Electronic – Should dielectric constant be high or low for high-speed design? And why

high frequencyhigh speedpcb-design

I'm very confused that dielectric constant should be selected high or low to design high-speed boards.
It can be compared with FR4 material, dc ~4,6.

Best Answer

I'm very confused that dielectric constant should be selected high or low to design high-speed boards.

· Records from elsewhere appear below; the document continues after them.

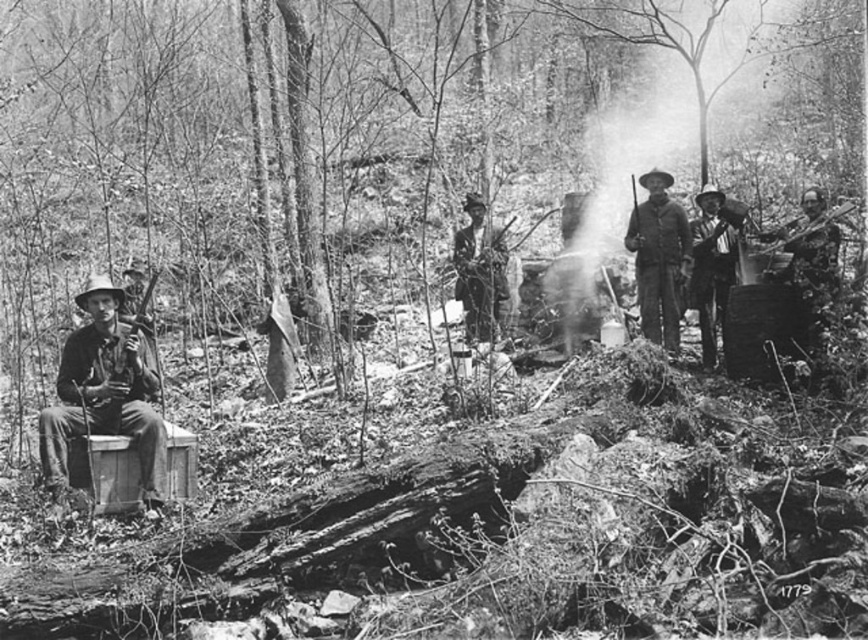
Question: Which is farther from the smooth leather hat at center?

Choices:
 (A) matte wooden bucket at left
 (B) rusty metal rifle at center
 (C) rugged leather jacket at center

Answer: (A)

Question: Is rugged leather jacket at center thinner than smooth leather hat at center?

Choices:
 (A) no
 (B) yes

Answer: (A)

Question: Which object is farther from the camera taking this photo?

Choices:
 (A) rusty metal rifle at center
 (B) matte wooden bucket at left
 (C) rugged leather jacket at center
 (D) smooth leather hat at center

Answer: (C)

Question: Which object is closer to the camera taking this photo?

Choices:
 (A) rusty metal rifle at center
 (B) rugged leather jacket at center
 (C) matte wooden bucket at left

Answer: (C)

Question: Is rugged leather jacket at center positioned at the back of smooth leather hat at center?

Choices:
 (A) no
 (B) yes

Answer: (B)

Question: Is matte wooden bucket at left further to camera compared to rusty metal rifle at center?

Choices:
 (A) yes
 (B) no

Answer: (B)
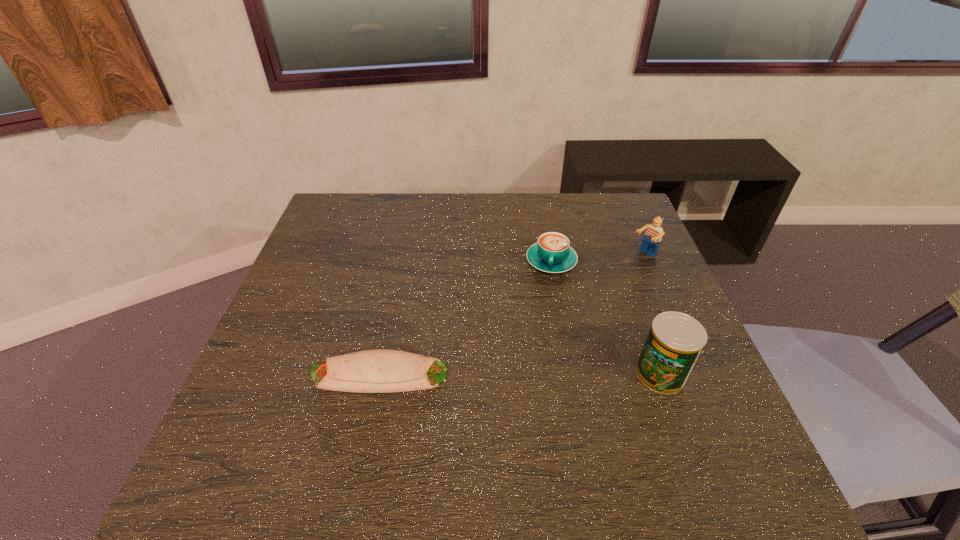
You are a GUI agent. You are given a task and a screenshot of the screen. Output one action in this format:
    pyautogui.click(x=<x>, y=<y>)
    Task: Click on the vacant space located 0.390m with the handle on the right side of the second object from left to right
    
    Given the screenshot: What is the action you would take?
    pyautogui.click(x=529, y=402)

Find the location of `free space located 0.070m on the face of the third shortest object`. free space located 0.070m on the face of the third shortest object is located at coordinates (621, 272).

In order to click on vacant region located on the face of the third shortest object in this screenshot , I will do `click(602, 288)`.

In order to click on vacant space located on the face of the third shortest object in this screenshot , I will do `click(572, 310)`.

Find the location of `object located at the left edge`. object located at the left edge is located at coordinates (380, 370).

The image size is (960, 540). Find the location of `can situated at the right edge`. can situated at the right edge is located at coordinates (675, 341).

The height and width of the screenshot is (540, 960). Find the location of `Lego positioned at the right edge`. Lego positioned at the right edge is located at coordinates (652, 238).

The height and width of the screenshot is (540, 960). In order to click on vacant space at the far edge in this screenshot , I will do `click(444, 226)`.

This screenshot has height=540, width=960. In order to click on vacant area at the near edge of the desktop in this screenshot , I will do `click(474, 433)`.

Locate an element on the screen. The width and height of the screenshot is (960, 540). free space at the left edge is located at coordinates 317,300.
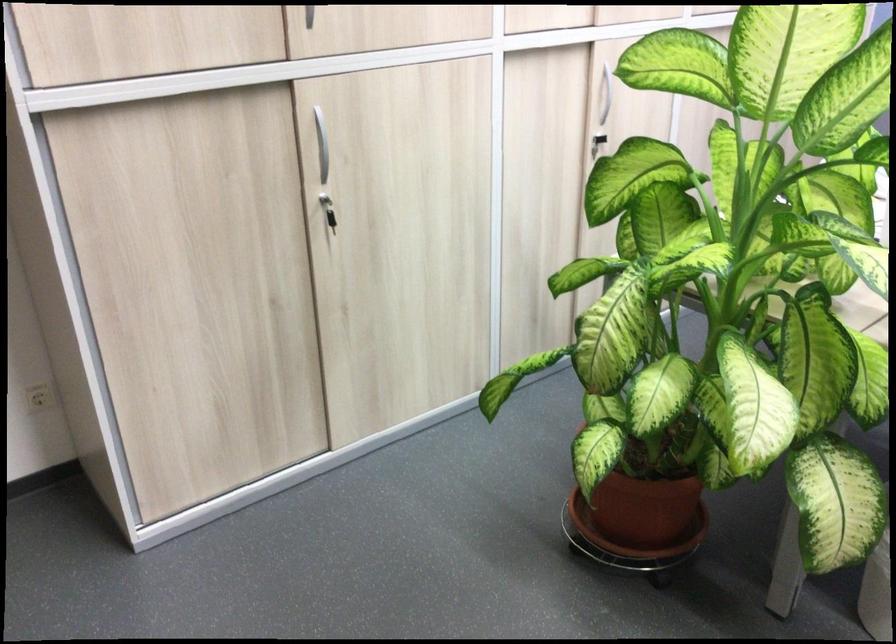
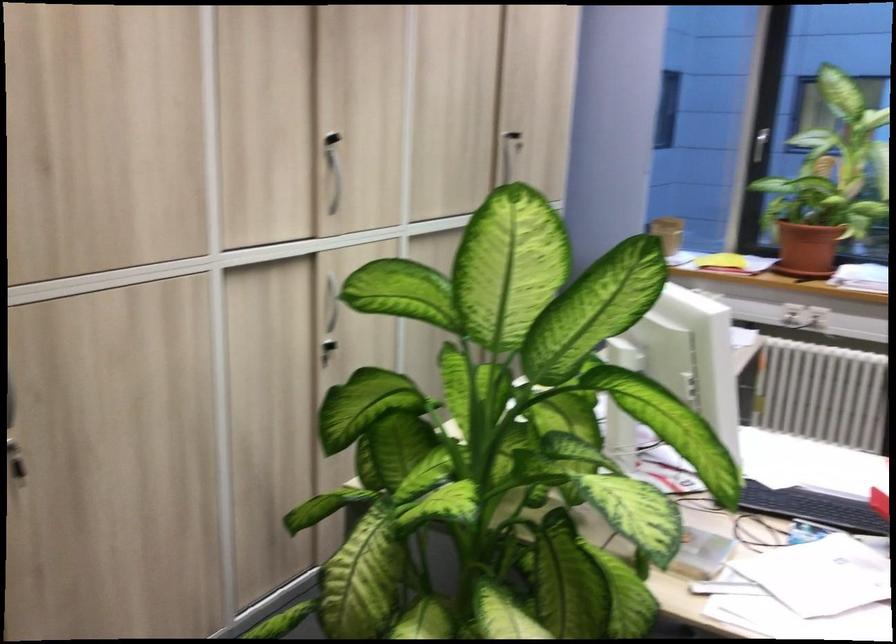
Which direction would the cameraman need to move to produce the second image?

The cameraman moved toward right, forward.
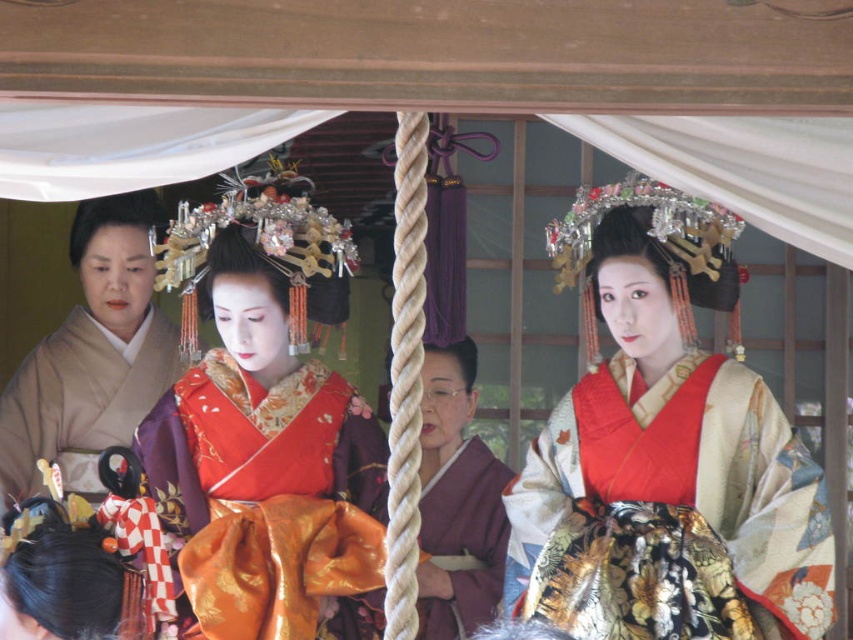
Question: Which is farther from the silky orange kimono at center?

Choices:
 (A) matte purple kimono at center
 (B) silky silk kimono at center
 (C) silky purple kimono at left

Answer: (C)

Question: In this image, where is silky silk kimono at center located relative to silky purple kimono at left?

Choices:
 (A) right
 (B) left

Answer: (A)

Question: Is silky silk kimono at center positioned behind matte purple kimono at center?

Choices:
 (A) no
 (B) yes

Answer: (A)

Question: Which of the following is the closest to the observer?

Choices:
 (A) (646, 337)
 (B) (352, 532)

Answer: (B)

Question: Which of the following is the closest to the observer?

Choices:
 (A) silky silk kimono at center
 (B) matte purple kimono at center

Answer: (A)

Question: Is silky silk kimono at center to the right of silky orange kimono at center from the viewer's perspective?

Choices:
 (A) no
 (B) yes

Answer: (B)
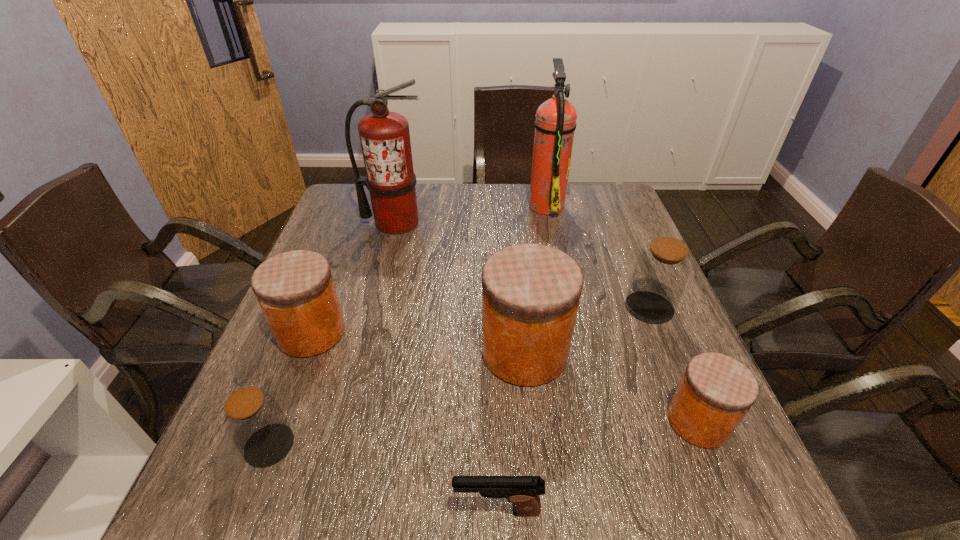
In the image, there is a desktop. Identify the location of blank space at the left edge. (243, 464).

You are a GUI agent. You are given a task and a screenshot of the screen. Output one action in this format:
    pyautogui.click(x=<x>, y=<y>)
    Task: Click on the free space at the right edge of the desktop
    
    Given the screenshot: What is the action you would take?
    pyautogui.click(x=696, y=450)

Image resolution: width=960 pixels, height=540 pixels. Identify the location of free space at the far left corner of the desktop. (345, 192).

In the image, there is a desktop. Where is `free space at the near left corner`? This screenshot has width=960, height=540. free space at the near left corner is located at coordinates click(x=252, y=510).

In the image, there is a desktop. Where is `vacant space at the far right corner`? The image size is (960, 540). vacant space at the far right corner is located at coordinates (580, 210).

This screenshot has height=540, width=960. What are the coordinates of `vacant area that lies between the nearest orange jar and the tallest jar` in the screenshot? It's located at (612, 387).

Image resolution: width=960 pixels, height=540 pixels. Find the location of `vacant region between the smallest orange jar and the right fire extinguisher`. vacant region between the smallest orange jar and the right fire extinguisher is located at coordinates (622, 313).

Image resolution: width=960 pixels, height=540 pixels. I want to click on vacant area that lies between the third jar from left to right and the left fire extinguisher, so click(x=460, y=287).

This screenshot has height=540, width=960. Find the location of `vacant space that's between the nearest orange jar and the second orange jar from right to left`. vacant space that's between the nearest orange jar and the second orange jar from right to left is located at coordinates (612, 387).

This screenshot has width=960, height=540. I want to click on unoccupied position between the red fire extinguisher and the right fire extinguisher, so click(470, 213).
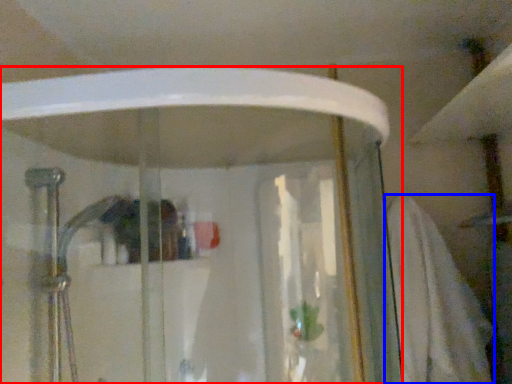
Question: Among these objects, which one is farthest to the camera, shower door (highlighted by a red box) or bath towel (highlighted by a blue box)?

I'll try and answer your question by considering inter-chip communication speeds on a circuit board using copper tracks. With a higher dielectric constant and a given PCB track width, the capacitance will be higher and this inevitably means that the characteristic impedance of a track will be lower - this has a knock-on effect on speed. The velocity factor (the ratio of actual signal propagation speed to the speed of light) is given by this equation: -

$$VF = \dfrac{1}{\sqrt{μ_r ε_r}}$$

Pretty much all PCBs I've come across have μr = 1 (magnetic permeability) and so the equation effectively becomes: -

$$VF = \dfrac{1}{\sqrt{ε_r}}$$

So, with a higher electric permittivity (aka dielectric constant), the signal propagation speed relative to the speed of light (VF) lowers. In simple terms, the speed reduces.

So, if inter-chip communication speed is of importance you try and reduce the effects of a higher dielectric constant by making track widths smaller so there is less distributed capacitance along the track carrying the important signal.